Source link: https://doi.org/10.25259/sni_450_2022
The purpose of this report was to determine the effectiveness of SAP in preventing CHS after carotid revascularization for patients at a high risk of this disease. METHODS The authors retrospectively reviewed cases involving patients at risk of CHS from 44 Japanese centers that were scheduled for SAP, regular CAS, angioplasty, or other services other than SAP between October 2007 and March 2014. They investigated the prevalence of CHS in the population under SAP or regular CAS, as well as safety measures, the composite rate of transient ischemic attack and ischemic stroke in the population who will eventually receive SAP or regular CAS. In the SAP group, the incidence of CHS was lower than in the regular CAS group. The SAP group and the regular CAS group had a similar incidence of TIA and ischemic stroke in the population that would have SAP or regular CAS.

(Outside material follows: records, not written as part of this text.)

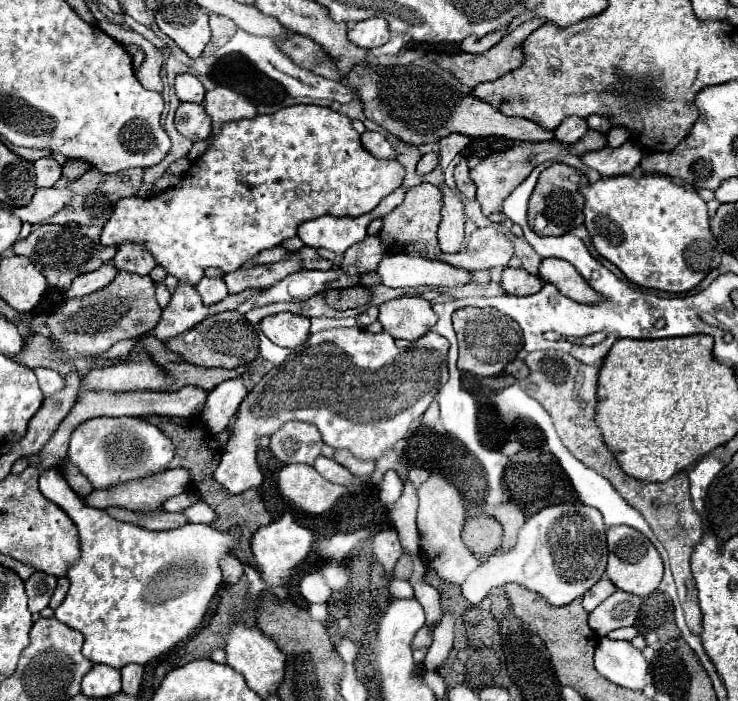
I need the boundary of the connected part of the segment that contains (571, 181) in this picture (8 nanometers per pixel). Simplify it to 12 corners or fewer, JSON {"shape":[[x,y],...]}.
{"shape":[[565,163],[541,171],[529,223],[547,217],[541,235],[583,225],[583,171]]}

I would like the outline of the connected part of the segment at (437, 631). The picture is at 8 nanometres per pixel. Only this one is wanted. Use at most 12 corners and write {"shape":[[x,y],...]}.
{"shape":[[453,617],[433,629],[433,645],[423,663],[435,671],[453,645]]}

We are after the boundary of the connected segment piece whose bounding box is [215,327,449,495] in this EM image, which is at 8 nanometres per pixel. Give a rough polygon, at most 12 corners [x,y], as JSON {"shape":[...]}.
{"shape":[[323,331],[245,397],[215,481],[259,487],[291,419],[379,459],[449,379],[449,341]]}

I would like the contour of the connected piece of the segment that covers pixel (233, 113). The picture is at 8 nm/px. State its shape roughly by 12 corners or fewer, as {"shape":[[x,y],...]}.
{"shape":[[229,87],[207,91],[213,135],[225,121],[251,119],[255,105]]}

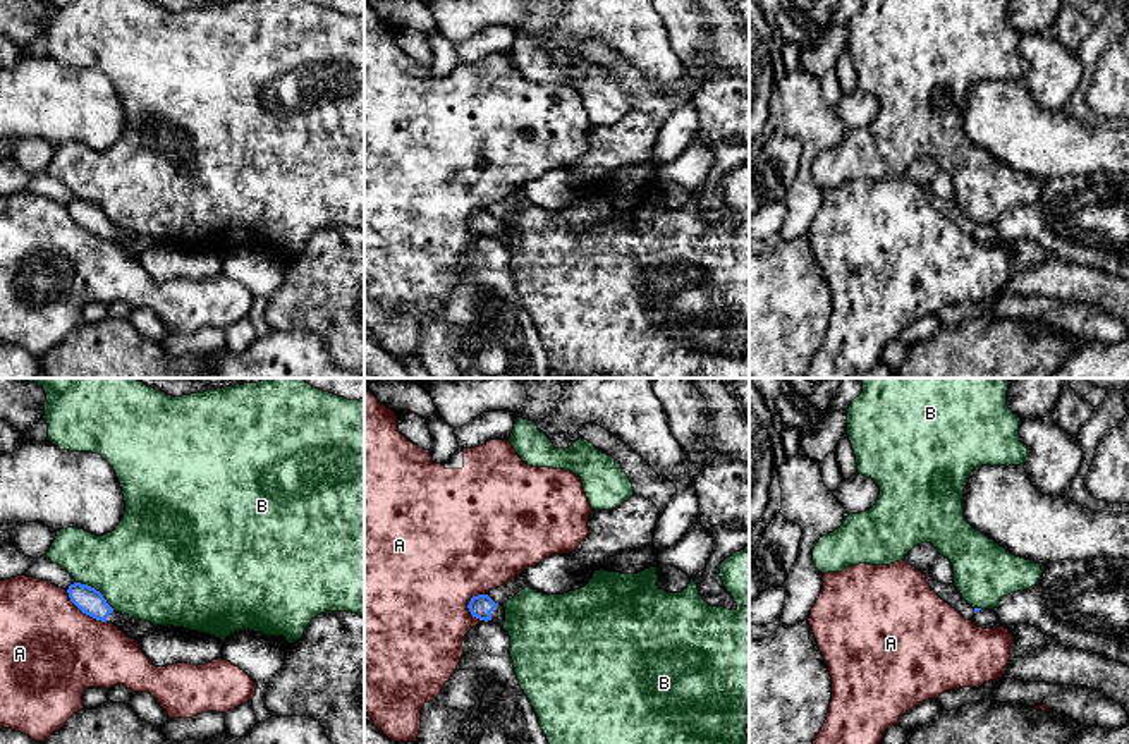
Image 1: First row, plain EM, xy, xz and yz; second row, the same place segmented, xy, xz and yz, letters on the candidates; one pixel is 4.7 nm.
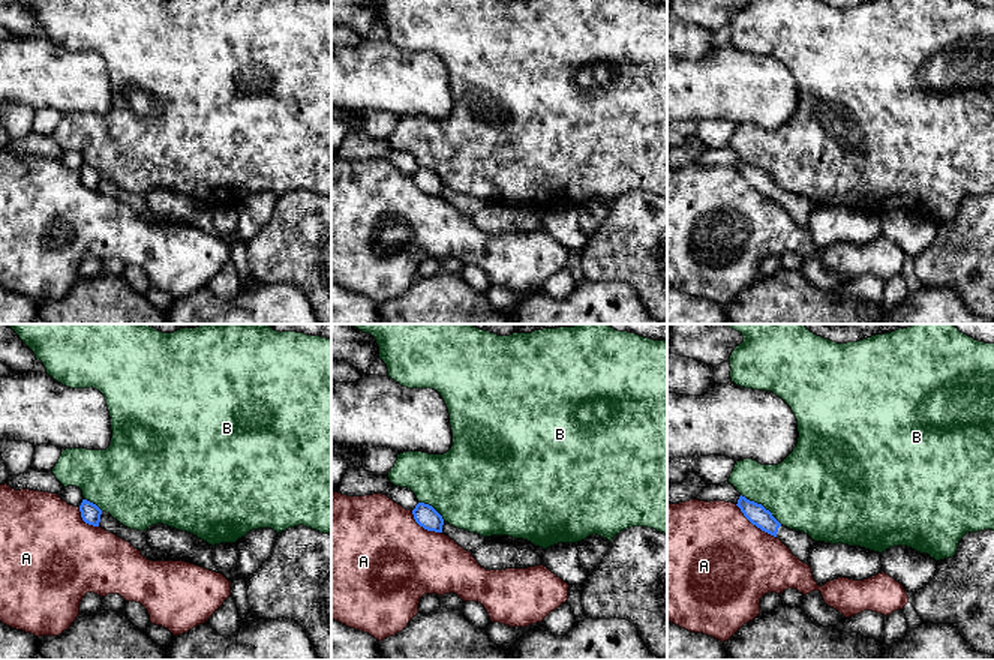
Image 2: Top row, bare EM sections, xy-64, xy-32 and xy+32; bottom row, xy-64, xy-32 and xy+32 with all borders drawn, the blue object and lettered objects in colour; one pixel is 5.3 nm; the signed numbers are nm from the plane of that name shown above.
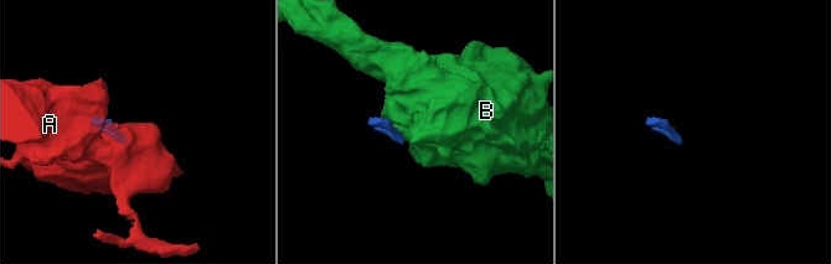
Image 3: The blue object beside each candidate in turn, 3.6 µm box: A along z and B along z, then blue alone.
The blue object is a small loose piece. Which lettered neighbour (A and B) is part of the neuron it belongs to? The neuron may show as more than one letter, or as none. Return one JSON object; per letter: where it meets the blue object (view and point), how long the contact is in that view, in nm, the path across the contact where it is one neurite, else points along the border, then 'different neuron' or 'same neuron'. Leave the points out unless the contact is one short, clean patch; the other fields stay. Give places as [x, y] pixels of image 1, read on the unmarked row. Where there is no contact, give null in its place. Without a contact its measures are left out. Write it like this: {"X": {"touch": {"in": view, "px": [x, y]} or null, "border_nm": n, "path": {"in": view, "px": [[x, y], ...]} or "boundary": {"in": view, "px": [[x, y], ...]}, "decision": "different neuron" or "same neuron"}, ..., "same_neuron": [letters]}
{"A": {"touch": {"in": "xy", "px": [85, 227]}, "border_nm": 240, "decision": "different neuron"}, "B": {"touch": {"in": "xy", "px": [95, 205]}, "border_nm": 220, "boundary": {"in": "xy", "px": [[76, 196], [93, 201], [114, 224]]}, "decision": "different neuron"}, "same_neuron": []}

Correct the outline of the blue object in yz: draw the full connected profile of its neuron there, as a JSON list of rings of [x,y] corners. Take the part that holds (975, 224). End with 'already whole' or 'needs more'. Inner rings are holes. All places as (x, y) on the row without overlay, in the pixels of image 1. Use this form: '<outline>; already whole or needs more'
[[[974,223],[973,237],[983,244],[1004,241],[1014,251],[1009,282],[998,296],[1084,301],[1117,316],[1129,330],[1129,282],[1093,266],[1069,265],[1029,239],[1005,241],[990,223]]]; needs more

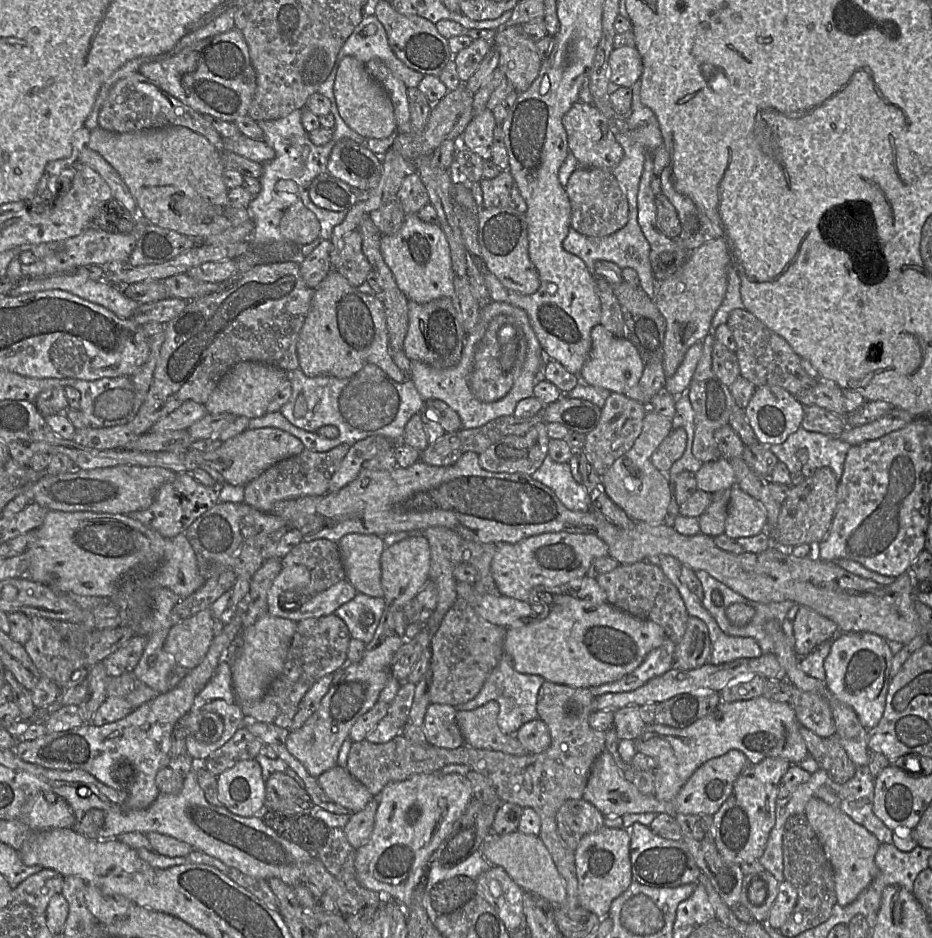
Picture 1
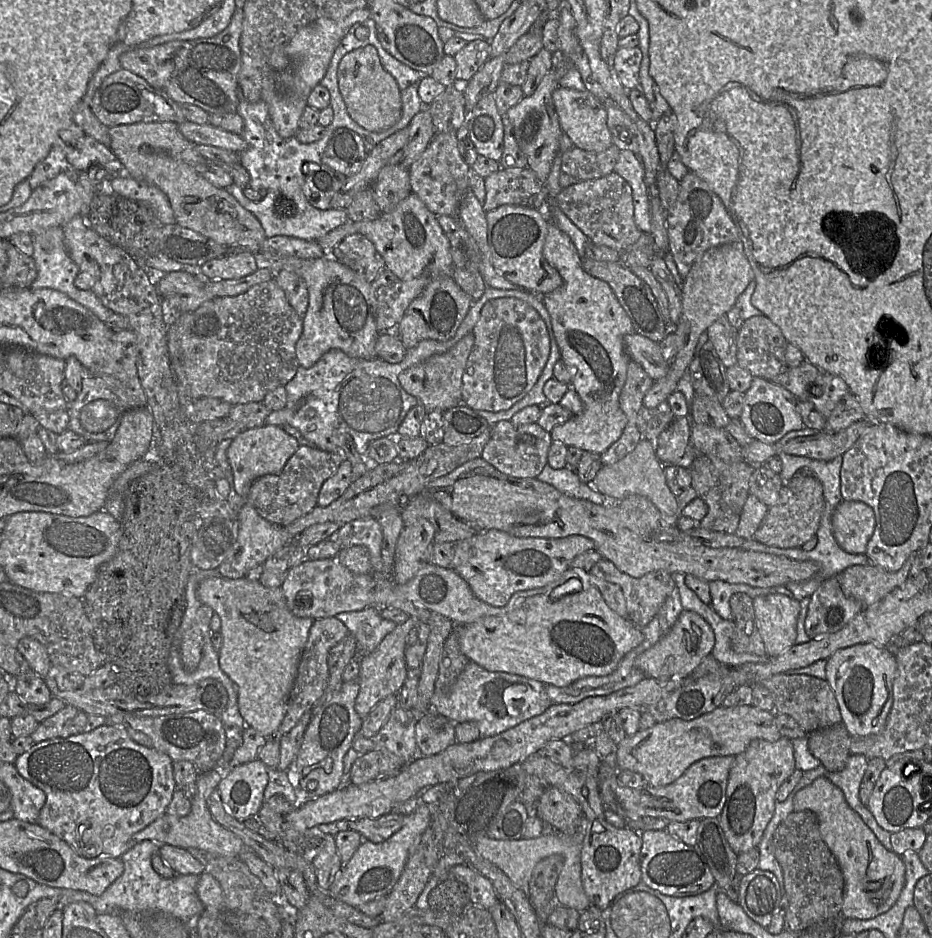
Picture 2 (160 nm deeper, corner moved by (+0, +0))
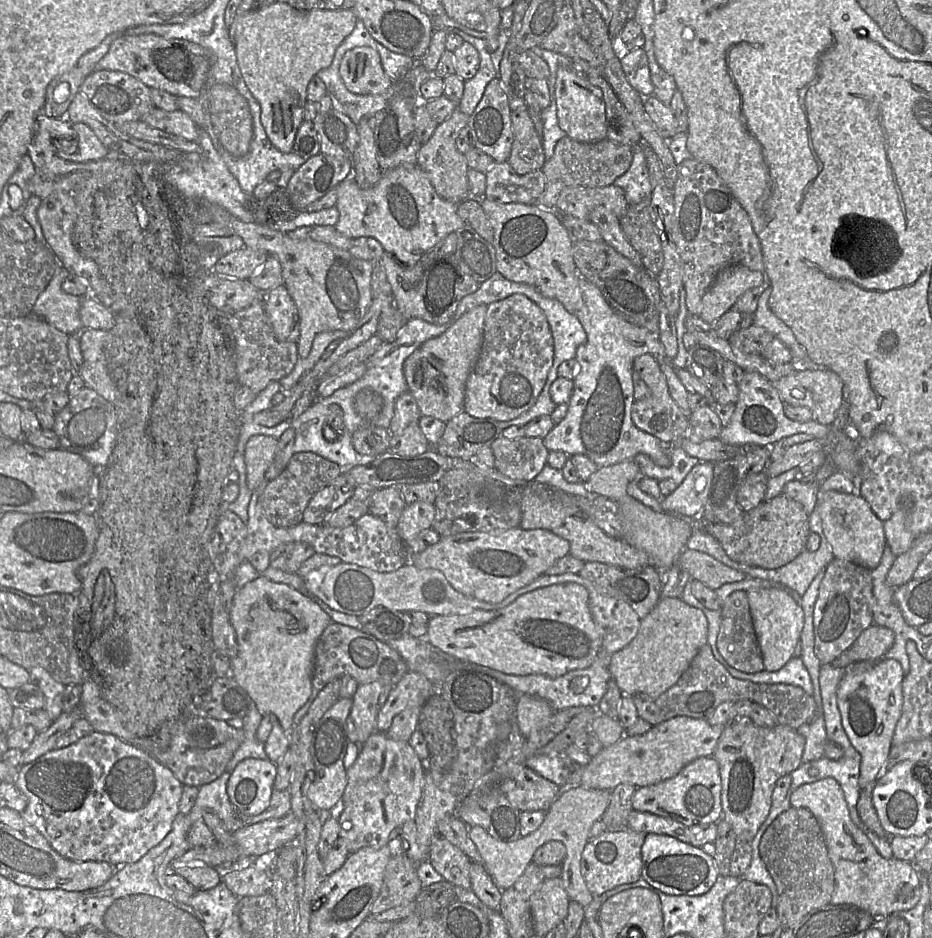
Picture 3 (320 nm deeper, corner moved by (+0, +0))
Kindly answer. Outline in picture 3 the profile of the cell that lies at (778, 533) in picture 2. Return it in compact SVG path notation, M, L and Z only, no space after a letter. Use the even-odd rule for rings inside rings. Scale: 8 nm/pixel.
M783 493L746 512L738 523L698 525L722 545L733 561L766 569L779 568L795 559L805 549L810 534L809 515L799 502Z

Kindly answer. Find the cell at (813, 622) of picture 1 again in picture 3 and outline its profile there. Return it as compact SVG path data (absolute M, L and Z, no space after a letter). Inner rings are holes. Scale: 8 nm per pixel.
M838 558L826 567L813 614L814 652L822 665L832 664L866 628L873 625L875 597L870 571Z

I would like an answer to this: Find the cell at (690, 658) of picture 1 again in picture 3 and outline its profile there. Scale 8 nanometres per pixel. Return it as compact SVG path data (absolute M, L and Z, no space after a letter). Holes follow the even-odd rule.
M661 597L654 608L640 621L635 638L610 657L609 671L623 695L645 693L658 697L674 686L688 669L700 648L707 643L708 621L704 613L689 606L681 598Z

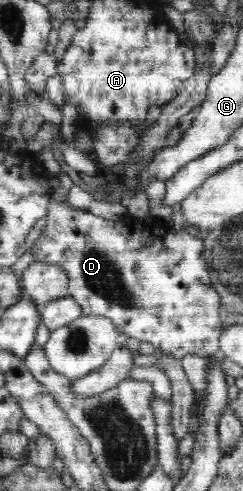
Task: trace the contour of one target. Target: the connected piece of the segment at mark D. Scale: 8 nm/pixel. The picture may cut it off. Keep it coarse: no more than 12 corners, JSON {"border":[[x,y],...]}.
{"border":[[51,199],[34,262],[83,315],[219,354],[204,239]]}

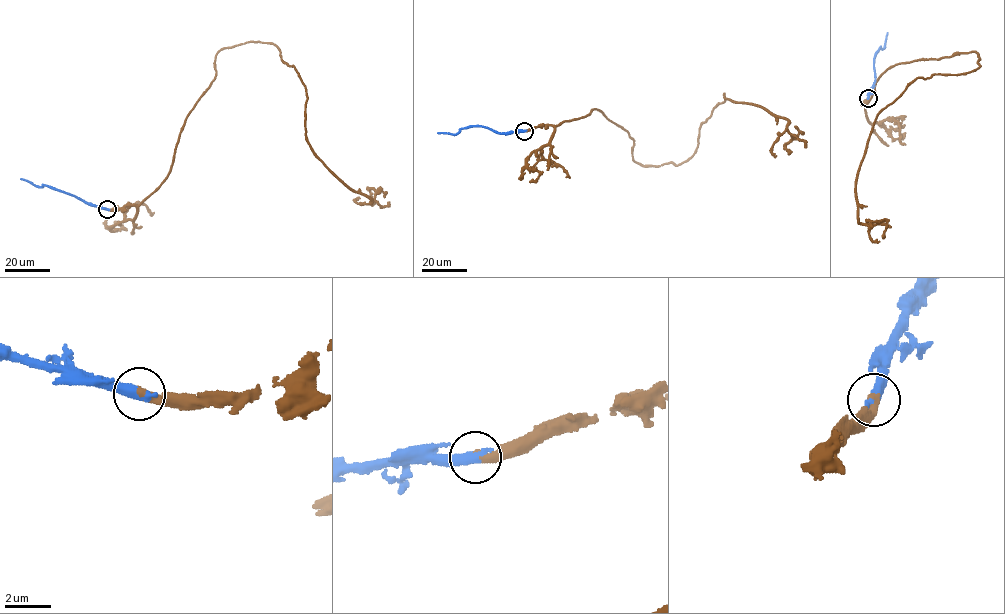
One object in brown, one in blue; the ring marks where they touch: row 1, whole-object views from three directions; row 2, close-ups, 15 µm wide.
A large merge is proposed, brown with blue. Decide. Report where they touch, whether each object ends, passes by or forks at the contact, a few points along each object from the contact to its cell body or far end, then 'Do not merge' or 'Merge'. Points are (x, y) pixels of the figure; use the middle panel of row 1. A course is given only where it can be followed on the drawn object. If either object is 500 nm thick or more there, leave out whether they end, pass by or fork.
Place: (524, 131). At the ring brown ends. At the ring blue ends. Course of brown: (524, 131), (594, 108), (634, 140), (633, 161), (678, 165), (694, 153), (724, 94), (787, 120), (788, 153). Course of blue: (524, 131), (500, 133), (474, 126), (453, 134), (437, 132). Merge

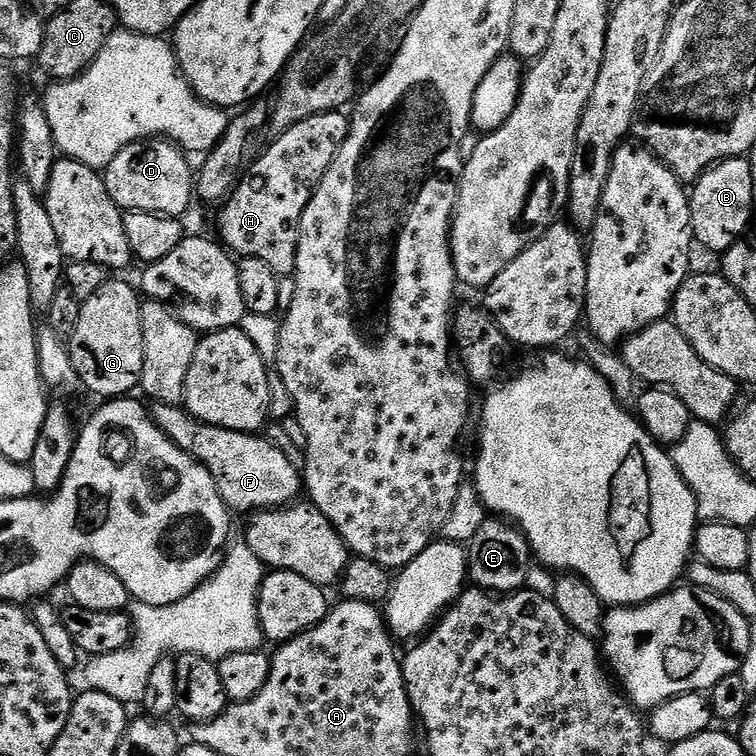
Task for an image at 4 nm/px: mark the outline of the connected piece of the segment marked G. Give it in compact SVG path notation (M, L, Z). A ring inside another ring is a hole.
M110 278L80 306L78 326L66 341L76 379L100 398L124 398L140 388L142 378L142 296L124 280Z

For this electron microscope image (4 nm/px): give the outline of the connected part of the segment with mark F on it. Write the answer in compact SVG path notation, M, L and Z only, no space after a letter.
M153 403L150 415L174 446L186 450L186 454L210 470L222 502L233 513L251 514L257 510L283 508L299 497L296 495L301 495L301 469L292 465L291 458L278 445L263 440L263 435L210 426L194 419L178 404Z

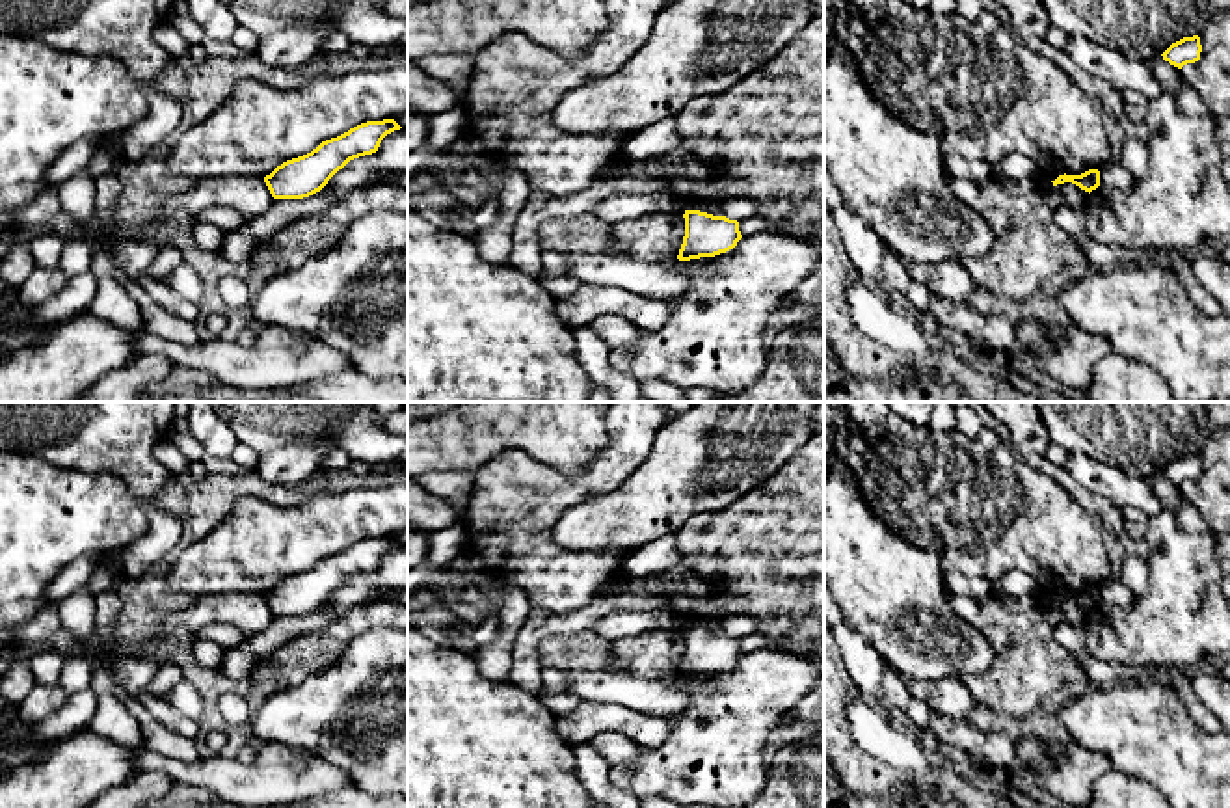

Source link: https://doi.org/10.3171/2018.8.jns18887
Object Squamous cell carcinoma of the head and neck The carotid artery in the neck or skull base can be involved. Methods According to a retrospective review, data collected in five patients treated for recurrent or progressive SCC involving the internal carotid artery at the skull base was reviewed retrospectively. In one of the three tested specimens, histological tumor invasion of the CA wall was confirmed. Conclusions: Morbidity and mortality are linked to cases in which skull base CA sacrifice and an ECu2013IC bypass are both completed. On histological examination, not all resected arteries are found to have malignant infiltration. To detect malignant infiltration of the ICA at the skull base, better preoperative imaging techniques are required. These patients may have to choose chemotherapy and radiotherapy without aggressive tumor resection.